+++ Task material
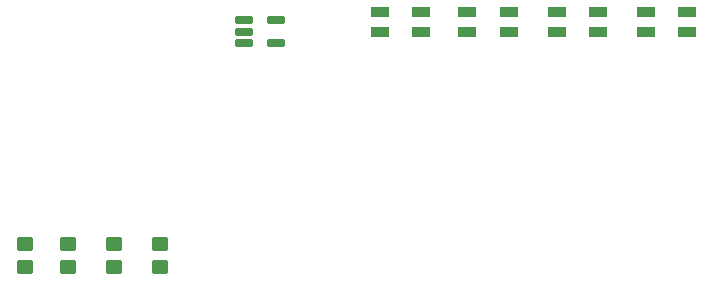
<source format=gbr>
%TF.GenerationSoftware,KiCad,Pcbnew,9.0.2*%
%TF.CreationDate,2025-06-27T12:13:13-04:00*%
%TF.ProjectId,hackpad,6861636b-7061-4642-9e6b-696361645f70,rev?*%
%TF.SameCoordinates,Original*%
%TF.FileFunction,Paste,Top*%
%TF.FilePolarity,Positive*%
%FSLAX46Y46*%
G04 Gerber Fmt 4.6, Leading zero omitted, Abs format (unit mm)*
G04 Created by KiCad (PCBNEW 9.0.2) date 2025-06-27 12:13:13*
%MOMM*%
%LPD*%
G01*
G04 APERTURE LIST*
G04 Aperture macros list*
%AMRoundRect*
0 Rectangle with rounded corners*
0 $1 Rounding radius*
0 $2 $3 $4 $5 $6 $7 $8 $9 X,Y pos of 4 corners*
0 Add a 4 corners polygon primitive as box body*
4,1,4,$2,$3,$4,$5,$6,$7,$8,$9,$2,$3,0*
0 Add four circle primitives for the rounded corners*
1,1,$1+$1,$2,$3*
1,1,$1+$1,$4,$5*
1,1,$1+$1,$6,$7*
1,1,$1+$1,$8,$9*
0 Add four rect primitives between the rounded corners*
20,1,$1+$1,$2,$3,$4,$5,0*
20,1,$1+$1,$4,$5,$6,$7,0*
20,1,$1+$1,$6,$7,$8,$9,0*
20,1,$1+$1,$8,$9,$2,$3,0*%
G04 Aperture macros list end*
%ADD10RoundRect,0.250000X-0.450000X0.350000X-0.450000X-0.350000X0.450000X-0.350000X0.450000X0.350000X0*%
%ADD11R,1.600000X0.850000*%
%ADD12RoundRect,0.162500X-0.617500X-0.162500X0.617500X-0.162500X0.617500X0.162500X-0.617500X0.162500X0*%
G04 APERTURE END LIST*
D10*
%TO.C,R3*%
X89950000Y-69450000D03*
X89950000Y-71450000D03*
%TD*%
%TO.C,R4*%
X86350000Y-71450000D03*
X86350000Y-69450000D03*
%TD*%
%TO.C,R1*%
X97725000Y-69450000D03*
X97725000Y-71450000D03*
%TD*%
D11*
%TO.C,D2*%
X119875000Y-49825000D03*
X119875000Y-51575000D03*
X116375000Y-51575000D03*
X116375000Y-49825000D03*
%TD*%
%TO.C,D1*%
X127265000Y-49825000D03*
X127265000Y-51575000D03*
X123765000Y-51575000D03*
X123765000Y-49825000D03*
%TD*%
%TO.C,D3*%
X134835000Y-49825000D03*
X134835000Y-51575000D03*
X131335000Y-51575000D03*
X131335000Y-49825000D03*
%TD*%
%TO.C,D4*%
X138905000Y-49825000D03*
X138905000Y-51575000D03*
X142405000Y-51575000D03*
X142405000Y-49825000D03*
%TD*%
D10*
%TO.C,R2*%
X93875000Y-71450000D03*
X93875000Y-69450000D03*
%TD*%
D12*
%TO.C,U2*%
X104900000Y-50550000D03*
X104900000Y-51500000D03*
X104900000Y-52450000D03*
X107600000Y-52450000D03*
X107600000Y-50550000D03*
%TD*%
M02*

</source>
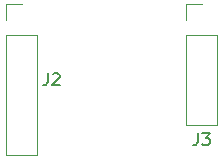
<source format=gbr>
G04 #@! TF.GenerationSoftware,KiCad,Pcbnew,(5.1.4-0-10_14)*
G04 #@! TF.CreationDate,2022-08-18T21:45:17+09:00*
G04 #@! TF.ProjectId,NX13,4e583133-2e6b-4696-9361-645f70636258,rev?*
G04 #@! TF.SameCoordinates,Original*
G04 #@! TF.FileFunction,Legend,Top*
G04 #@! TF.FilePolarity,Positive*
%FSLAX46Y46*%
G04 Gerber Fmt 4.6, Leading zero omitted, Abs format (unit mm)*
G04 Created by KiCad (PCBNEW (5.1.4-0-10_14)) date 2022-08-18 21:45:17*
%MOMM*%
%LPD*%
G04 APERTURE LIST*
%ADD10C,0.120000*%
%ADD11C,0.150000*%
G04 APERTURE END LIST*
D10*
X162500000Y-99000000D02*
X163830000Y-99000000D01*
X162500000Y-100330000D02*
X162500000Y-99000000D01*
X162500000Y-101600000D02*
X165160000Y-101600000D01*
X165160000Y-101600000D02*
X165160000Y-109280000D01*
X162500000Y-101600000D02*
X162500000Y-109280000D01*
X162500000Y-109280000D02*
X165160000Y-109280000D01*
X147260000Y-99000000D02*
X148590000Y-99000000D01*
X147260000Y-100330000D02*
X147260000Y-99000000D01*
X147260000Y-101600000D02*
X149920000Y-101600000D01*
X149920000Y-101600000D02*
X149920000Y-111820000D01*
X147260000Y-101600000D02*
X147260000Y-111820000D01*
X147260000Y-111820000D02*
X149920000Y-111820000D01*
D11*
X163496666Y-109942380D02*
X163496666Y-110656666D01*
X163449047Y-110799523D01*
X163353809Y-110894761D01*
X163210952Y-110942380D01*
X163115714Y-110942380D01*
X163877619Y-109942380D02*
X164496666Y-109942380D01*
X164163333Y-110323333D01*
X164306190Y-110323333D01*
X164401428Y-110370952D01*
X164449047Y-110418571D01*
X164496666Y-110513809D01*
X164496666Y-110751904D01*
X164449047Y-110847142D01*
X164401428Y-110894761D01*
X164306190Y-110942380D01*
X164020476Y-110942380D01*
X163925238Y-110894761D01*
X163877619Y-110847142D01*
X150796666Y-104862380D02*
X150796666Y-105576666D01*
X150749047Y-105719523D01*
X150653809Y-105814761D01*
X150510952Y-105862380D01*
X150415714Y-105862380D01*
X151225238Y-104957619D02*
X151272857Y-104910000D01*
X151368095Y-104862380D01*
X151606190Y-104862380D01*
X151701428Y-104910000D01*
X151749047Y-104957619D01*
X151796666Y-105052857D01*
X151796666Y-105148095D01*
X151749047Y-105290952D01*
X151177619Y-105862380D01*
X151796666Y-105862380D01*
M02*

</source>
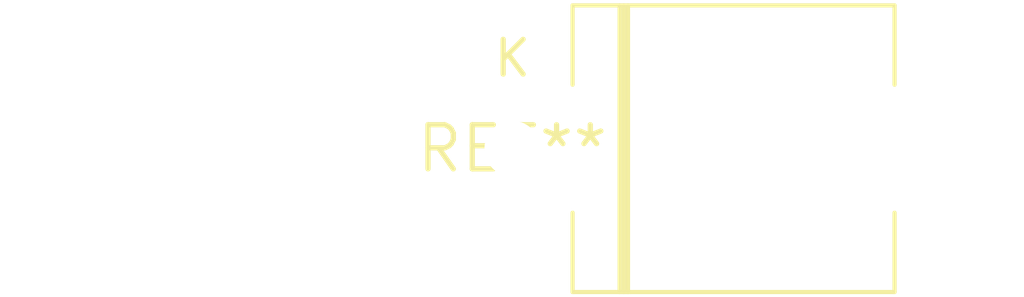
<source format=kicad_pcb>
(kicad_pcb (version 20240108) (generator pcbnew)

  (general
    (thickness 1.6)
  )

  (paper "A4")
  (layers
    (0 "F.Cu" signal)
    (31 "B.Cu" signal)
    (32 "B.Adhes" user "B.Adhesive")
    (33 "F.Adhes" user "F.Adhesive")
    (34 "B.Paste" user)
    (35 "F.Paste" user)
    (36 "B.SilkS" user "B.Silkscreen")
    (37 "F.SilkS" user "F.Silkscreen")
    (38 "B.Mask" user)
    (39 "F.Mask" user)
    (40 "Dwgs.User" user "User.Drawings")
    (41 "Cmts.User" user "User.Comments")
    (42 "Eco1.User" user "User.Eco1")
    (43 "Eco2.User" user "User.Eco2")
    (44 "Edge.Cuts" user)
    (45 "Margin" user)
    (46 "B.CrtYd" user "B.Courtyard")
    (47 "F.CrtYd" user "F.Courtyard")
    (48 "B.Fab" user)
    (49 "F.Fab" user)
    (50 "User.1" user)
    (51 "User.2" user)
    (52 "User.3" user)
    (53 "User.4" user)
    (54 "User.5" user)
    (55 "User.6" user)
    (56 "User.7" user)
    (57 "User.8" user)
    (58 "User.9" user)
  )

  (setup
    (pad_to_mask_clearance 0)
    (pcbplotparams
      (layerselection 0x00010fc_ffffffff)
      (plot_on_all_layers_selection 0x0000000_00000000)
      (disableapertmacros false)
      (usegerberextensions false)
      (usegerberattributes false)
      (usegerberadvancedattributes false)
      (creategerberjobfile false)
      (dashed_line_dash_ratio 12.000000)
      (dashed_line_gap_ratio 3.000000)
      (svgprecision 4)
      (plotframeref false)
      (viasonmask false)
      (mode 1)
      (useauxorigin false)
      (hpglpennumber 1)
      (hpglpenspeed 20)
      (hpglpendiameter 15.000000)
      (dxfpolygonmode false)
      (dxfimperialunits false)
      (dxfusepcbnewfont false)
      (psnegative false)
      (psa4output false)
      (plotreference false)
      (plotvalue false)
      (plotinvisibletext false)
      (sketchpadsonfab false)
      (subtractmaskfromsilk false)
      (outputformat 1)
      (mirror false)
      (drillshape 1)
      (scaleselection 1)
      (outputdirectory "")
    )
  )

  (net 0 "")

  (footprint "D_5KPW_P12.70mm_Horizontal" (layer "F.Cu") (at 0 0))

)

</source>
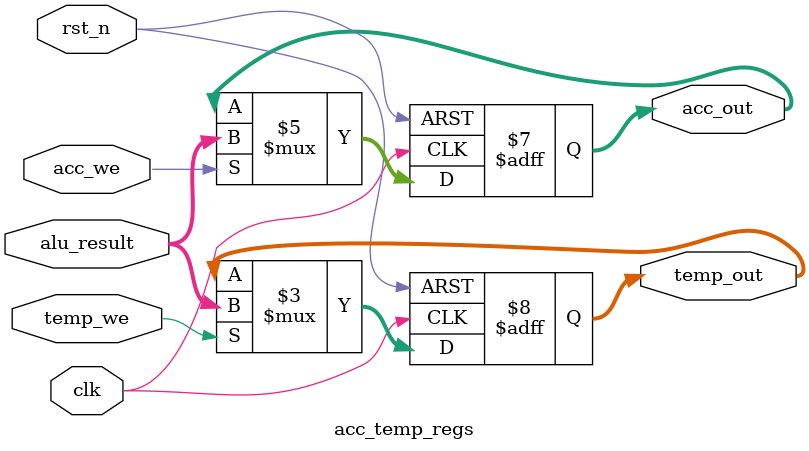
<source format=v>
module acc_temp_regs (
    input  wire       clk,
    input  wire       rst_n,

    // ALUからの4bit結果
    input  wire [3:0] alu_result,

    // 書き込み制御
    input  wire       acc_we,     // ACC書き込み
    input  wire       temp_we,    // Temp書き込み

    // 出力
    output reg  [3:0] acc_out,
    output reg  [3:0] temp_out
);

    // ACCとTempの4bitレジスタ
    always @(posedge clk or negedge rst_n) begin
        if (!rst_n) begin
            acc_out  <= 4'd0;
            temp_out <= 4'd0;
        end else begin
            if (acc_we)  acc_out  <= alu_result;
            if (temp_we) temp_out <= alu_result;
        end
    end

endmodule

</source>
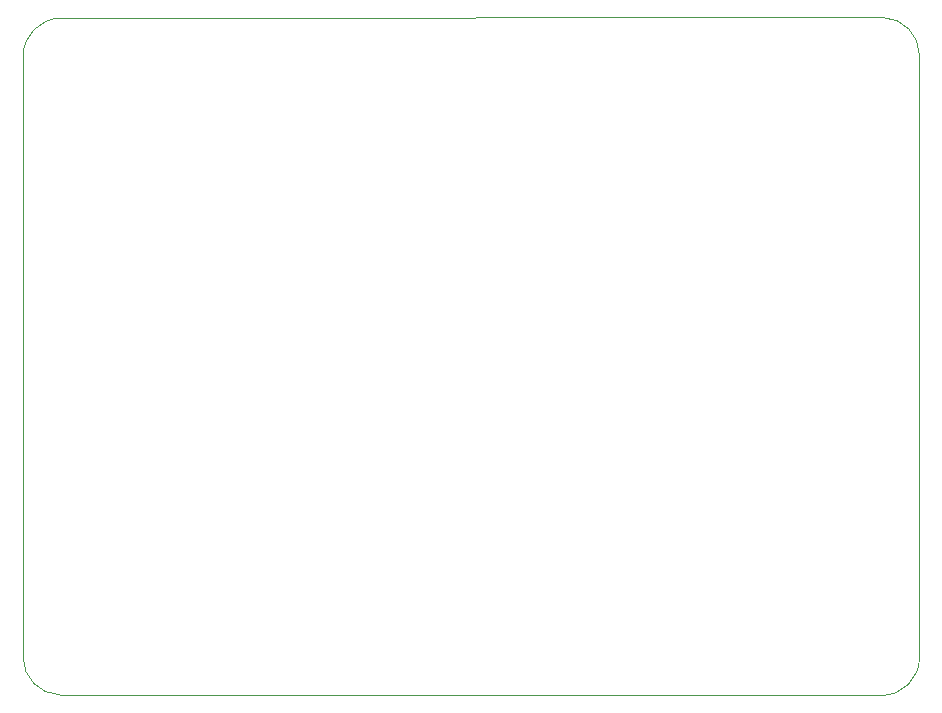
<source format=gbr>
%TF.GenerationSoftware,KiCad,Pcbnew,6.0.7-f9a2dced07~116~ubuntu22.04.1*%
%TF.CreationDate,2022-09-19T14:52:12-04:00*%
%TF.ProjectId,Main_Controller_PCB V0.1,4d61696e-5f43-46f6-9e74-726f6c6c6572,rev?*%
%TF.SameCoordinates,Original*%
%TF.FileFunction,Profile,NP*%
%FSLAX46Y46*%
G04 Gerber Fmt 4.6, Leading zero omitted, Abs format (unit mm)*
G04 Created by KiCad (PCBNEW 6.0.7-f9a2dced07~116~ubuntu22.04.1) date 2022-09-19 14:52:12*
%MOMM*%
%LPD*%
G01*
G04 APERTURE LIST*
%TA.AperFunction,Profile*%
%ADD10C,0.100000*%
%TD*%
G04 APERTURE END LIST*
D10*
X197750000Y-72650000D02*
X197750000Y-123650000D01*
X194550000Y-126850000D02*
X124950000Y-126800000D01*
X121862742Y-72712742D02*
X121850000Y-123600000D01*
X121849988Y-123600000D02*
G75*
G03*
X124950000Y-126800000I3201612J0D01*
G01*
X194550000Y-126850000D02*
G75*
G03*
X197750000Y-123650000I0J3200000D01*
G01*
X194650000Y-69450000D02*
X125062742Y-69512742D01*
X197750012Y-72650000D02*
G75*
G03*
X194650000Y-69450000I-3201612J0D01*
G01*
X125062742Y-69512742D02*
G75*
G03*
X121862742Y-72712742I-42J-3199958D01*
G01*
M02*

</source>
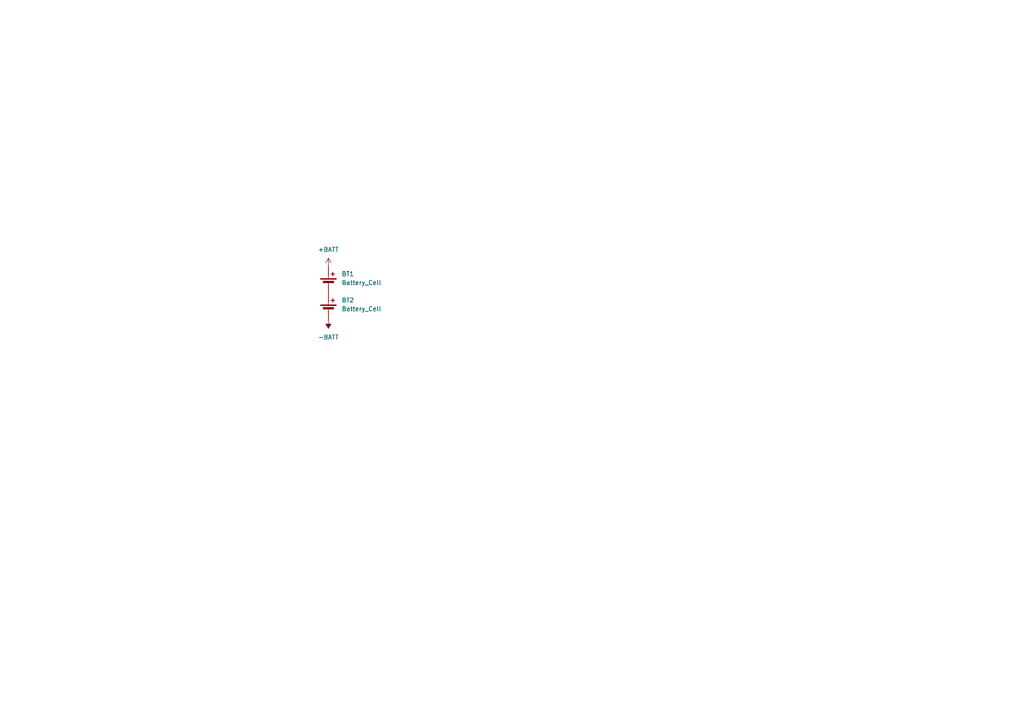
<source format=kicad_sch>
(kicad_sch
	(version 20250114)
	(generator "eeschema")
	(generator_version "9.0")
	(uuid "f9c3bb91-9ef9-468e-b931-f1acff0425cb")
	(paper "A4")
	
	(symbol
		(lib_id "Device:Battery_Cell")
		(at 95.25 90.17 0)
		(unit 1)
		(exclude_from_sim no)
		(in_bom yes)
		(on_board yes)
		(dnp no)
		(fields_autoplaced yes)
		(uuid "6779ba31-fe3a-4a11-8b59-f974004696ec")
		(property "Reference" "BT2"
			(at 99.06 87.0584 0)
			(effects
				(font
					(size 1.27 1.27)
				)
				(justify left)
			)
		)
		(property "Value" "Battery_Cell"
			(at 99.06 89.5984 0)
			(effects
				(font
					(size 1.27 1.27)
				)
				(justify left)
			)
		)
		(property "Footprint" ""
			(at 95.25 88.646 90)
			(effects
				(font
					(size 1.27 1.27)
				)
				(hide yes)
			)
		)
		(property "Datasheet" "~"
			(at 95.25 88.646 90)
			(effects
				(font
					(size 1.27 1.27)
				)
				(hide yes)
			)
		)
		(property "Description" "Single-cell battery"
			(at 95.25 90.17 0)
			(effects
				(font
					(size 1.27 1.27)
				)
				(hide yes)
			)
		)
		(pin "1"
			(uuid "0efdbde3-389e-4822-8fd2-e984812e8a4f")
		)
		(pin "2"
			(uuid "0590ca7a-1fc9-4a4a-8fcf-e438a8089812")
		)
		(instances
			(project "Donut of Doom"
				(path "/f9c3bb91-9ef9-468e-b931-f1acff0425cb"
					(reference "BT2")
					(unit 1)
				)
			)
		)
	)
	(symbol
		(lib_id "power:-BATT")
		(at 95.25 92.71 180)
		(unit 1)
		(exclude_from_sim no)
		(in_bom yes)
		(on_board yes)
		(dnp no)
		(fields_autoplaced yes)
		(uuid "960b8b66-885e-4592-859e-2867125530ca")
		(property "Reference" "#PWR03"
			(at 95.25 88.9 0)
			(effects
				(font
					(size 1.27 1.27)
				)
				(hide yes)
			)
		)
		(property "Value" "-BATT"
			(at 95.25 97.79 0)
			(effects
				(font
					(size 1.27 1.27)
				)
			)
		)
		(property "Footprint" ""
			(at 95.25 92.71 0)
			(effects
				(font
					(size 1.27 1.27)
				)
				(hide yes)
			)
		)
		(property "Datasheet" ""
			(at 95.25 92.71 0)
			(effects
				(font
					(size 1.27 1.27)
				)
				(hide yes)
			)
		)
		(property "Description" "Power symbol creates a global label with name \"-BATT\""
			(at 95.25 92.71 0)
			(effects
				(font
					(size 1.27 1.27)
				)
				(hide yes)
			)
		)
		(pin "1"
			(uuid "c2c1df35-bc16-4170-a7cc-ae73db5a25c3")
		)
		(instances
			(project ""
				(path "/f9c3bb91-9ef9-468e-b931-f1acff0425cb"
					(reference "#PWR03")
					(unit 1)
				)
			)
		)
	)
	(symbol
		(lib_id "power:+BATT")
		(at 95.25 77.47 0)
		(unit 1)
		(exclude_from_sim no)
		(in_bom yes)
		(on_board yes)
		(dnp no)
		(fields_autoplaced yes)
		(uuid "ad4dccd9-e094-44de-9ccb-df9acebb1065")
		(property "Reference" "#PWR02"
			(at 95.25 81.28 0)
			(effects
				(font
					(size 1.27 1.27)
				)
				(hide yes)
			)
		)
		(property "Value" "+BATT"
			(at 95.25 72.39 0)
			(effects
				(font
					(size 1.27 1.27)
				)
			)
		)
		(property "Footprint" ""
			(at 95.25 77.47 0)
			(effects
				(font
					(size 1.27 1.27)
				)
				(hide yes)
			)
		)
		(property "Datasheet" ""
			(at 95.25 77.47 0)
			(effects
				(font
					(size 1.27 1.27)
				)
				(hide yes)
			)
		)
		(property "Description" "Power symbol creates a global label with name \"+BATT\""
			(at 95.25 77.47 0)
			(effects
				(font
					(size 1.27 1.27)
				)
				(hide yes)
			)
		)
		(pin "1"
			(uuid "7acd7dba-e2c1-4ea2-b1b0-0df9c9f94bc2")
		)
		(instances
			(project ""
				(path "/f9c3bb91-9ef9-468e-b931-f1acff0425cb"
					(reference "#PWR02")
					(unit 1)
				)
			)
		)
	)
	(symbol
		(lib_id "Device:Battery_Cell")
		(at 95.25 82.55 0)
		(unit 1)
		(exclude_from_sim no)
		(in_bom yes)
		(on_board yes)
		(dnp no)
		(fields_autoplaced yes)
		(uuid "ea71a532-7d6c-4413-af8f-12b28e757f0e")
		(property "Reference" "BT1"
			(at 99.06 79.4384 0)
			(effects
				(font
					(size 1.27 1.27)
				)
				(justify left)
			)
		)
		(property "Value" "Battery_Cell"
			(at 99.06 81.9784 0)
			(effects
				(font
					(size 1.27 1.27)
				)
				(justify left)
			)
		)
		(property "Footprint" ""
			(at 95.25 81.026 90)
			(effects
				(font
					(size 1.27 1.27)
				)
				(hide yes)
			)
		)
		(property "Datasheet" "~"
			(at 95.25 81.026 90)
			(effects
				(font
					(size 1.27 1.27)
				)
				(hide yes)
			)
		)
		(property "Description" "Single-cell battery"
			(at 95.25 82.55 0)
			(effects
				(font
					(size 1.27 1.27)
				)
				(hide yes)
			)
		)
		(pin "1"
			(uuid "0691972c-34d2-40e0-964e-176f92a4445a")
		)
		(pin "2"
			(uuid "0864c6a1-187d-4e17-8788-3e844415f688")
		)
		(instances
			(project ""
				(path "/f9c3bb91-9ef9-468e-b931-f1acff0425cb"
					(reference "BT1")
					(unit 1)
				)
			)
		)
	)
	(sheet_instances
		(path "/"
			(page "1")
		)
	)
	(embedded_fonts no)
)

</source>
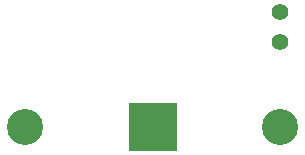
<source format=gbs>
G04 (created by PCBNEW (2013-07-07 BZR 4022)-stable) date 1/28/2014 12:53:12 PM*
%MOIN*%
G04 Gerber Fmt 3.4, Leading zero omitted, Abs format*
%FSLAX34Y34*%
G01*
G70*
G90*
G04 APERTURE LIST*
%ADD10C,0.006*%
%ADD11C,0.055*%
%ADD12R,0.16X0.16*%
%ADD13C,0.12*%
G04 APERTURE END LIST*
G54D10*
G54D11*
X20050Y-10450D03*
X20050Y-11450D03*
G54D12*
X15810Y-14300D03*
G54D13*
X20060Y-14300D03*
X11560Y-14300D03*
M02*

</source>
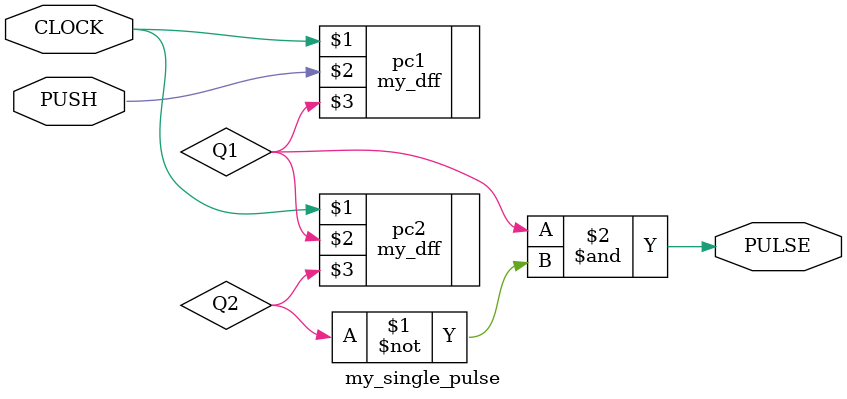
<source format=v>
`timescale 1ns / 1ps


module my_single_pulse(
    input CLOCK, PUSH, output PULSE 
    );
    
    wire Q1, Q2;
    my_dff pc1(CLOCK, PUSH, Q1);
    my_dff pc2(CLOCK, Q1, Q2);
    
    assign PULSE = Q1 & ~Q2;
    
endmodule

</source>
++++++
Work to be completed: Your answer should consist only of the lines above between the line holding "X163449047Y-110799523D01*" and the line holding "X164306190Y-110942380D01*", inclusive, each transcribed exactly.

Task solution:
X163449047Y-110799523D01*
X163353809Y-110894761D01*
X163210952Y-110942380D01*
X163115714Y-110942380D01*
X163877619Y-109942380D02*
X164496666Y-109942380D01*
X164163333Y-110323333D01*
X164306190Y-110323333D01*
X164401428Y-110370952D01*
X164449047Y-110418571D01*
X164496666Y-110513809D01*
X164496666Y-110751904D01*
X164449047Y-110847142D01*
X164401428Y-110894761D01*
X164306190Y-110942380D01*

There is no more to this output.